### Action item:
Please transcribe the listing below in full and word for word, without its pictures.

[Supplied data Boundary: Start]

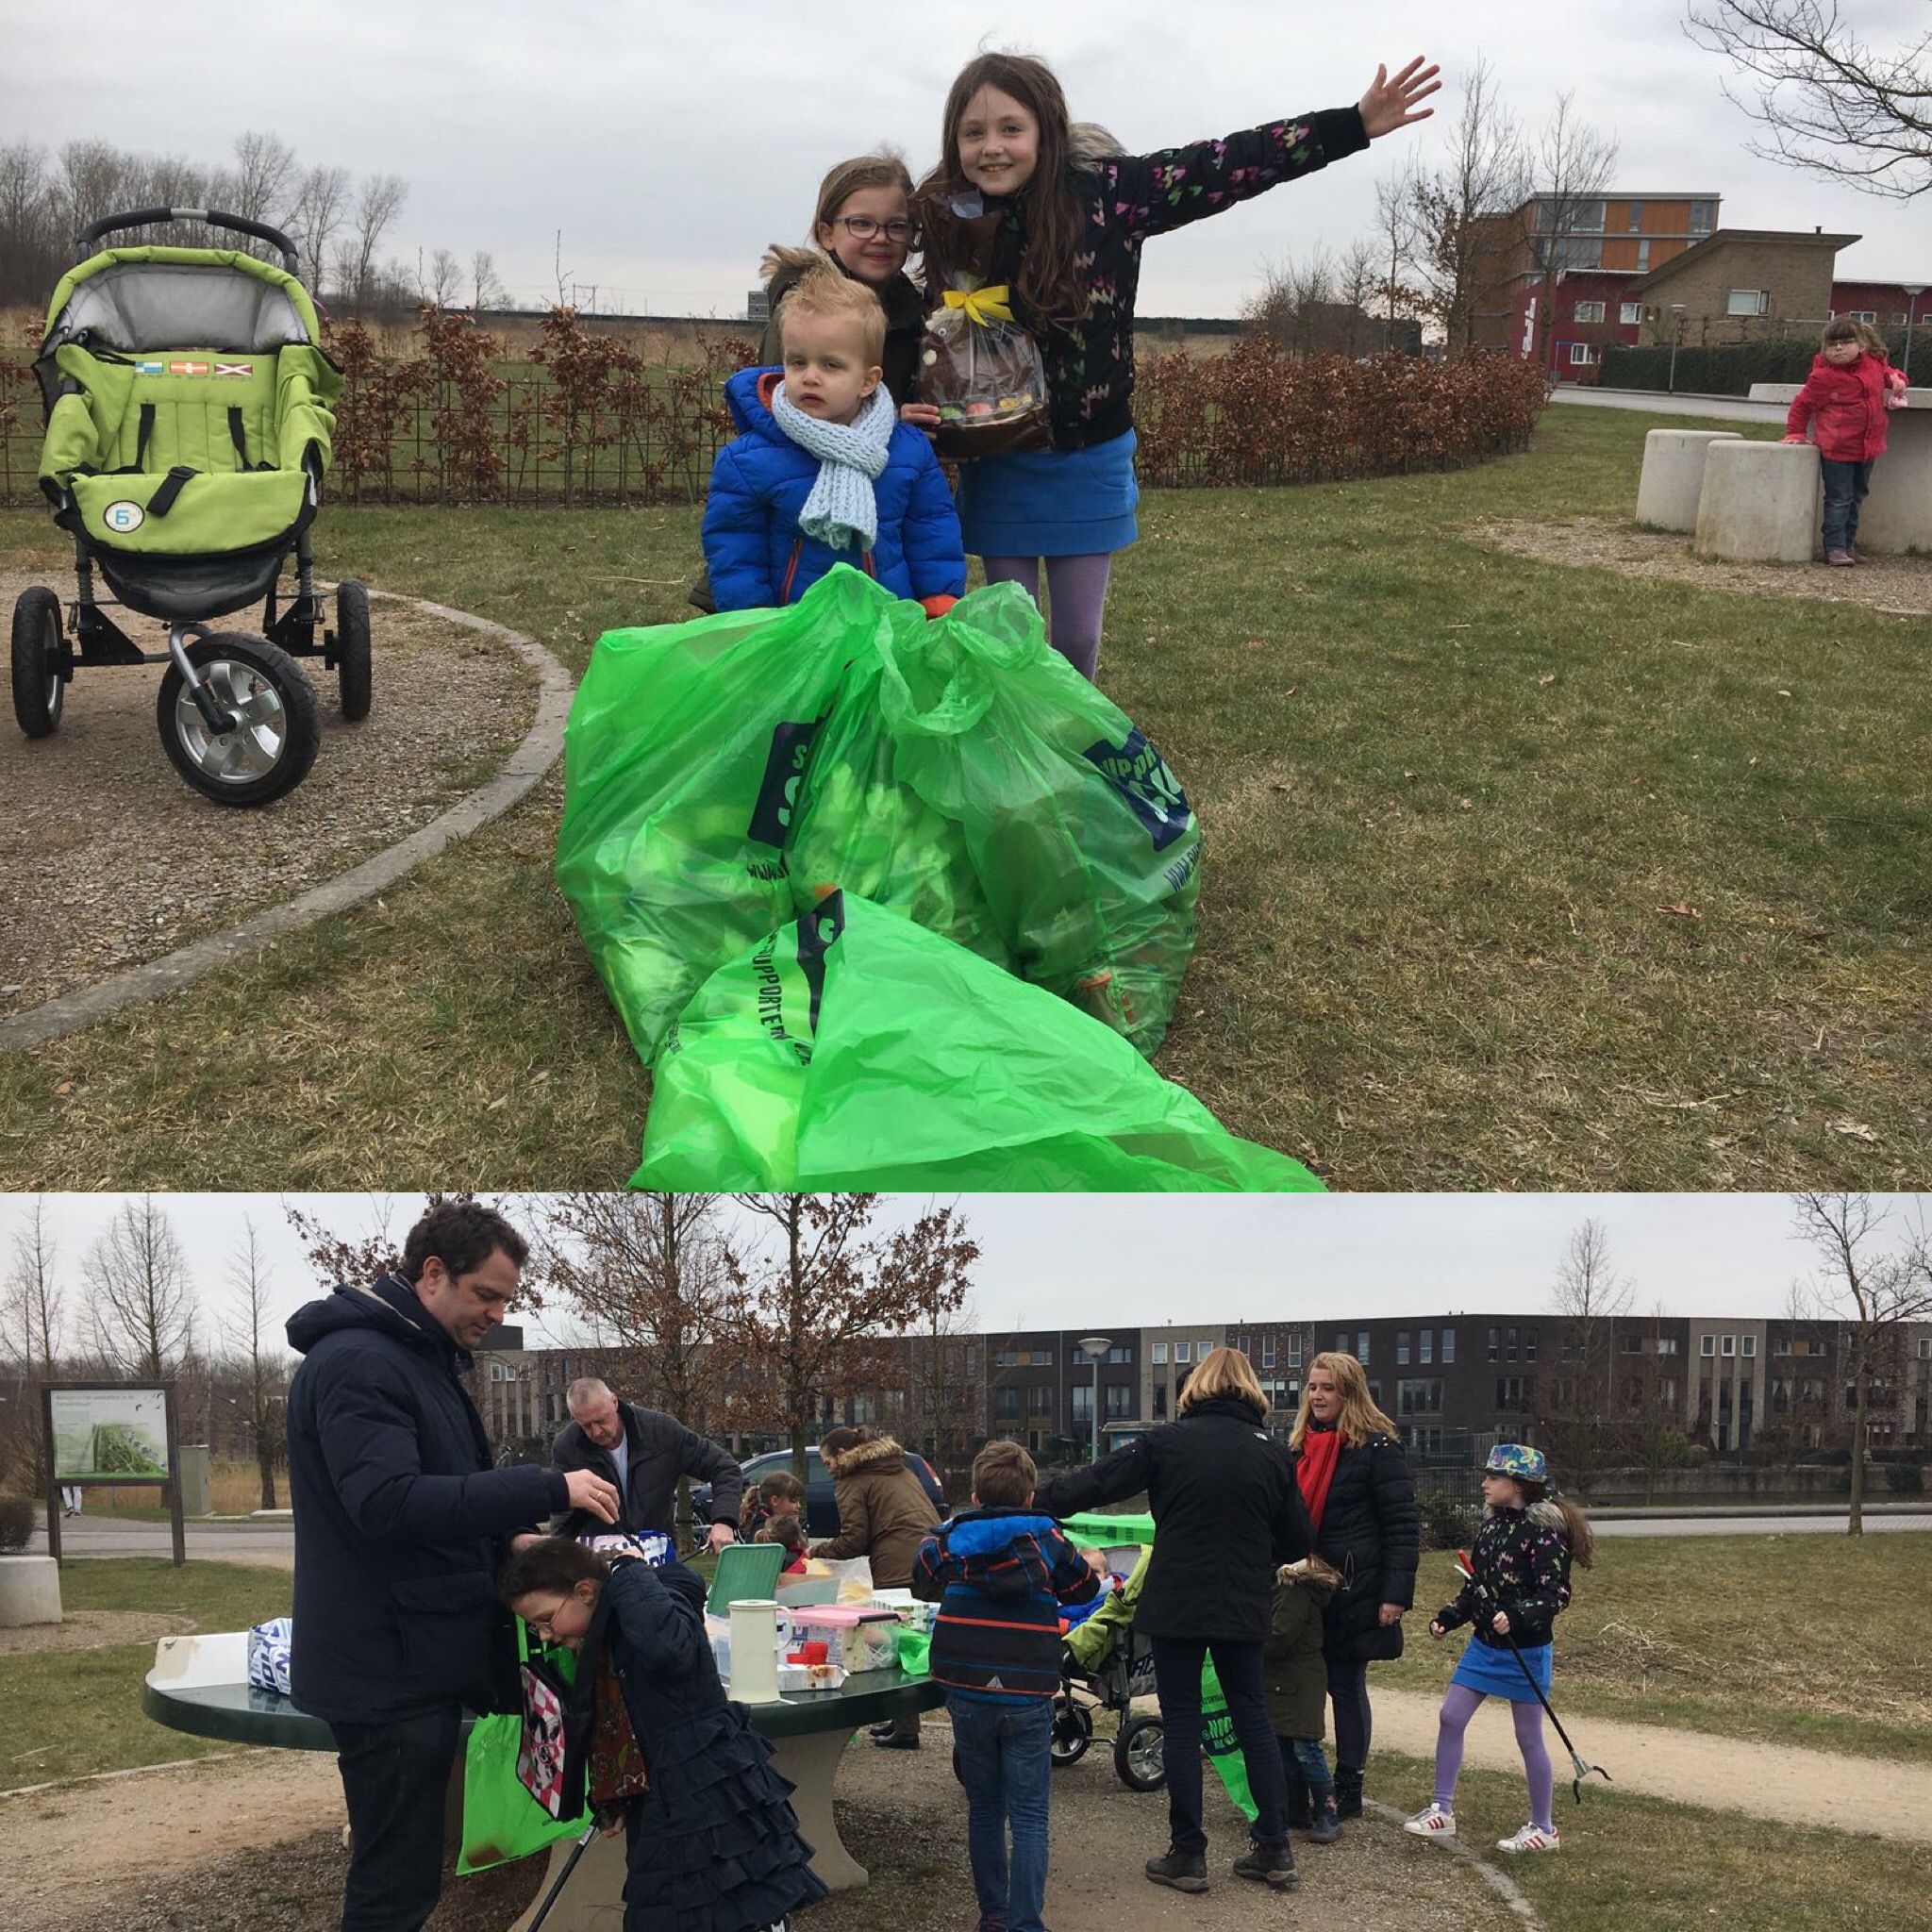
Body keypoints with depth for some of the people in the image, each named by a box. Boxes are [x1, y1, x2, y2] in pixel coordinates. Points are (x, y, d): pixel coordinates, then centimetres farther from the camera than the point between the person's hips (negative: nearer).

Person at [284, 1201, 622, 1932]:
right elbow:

[Supplied data Boundary: End]

### The answer:
Body keypoints with depth for some of the people in the image, each named by a box. Boxes are [x1, y1, x2, y2] in pixel coordinates. Points are (x, y, d): pixel coordinates, then centimetres farther from the camera than the point between the person's hips (negative: nearer).

Person at [284, 1201, 622, 1932]:
right elbow:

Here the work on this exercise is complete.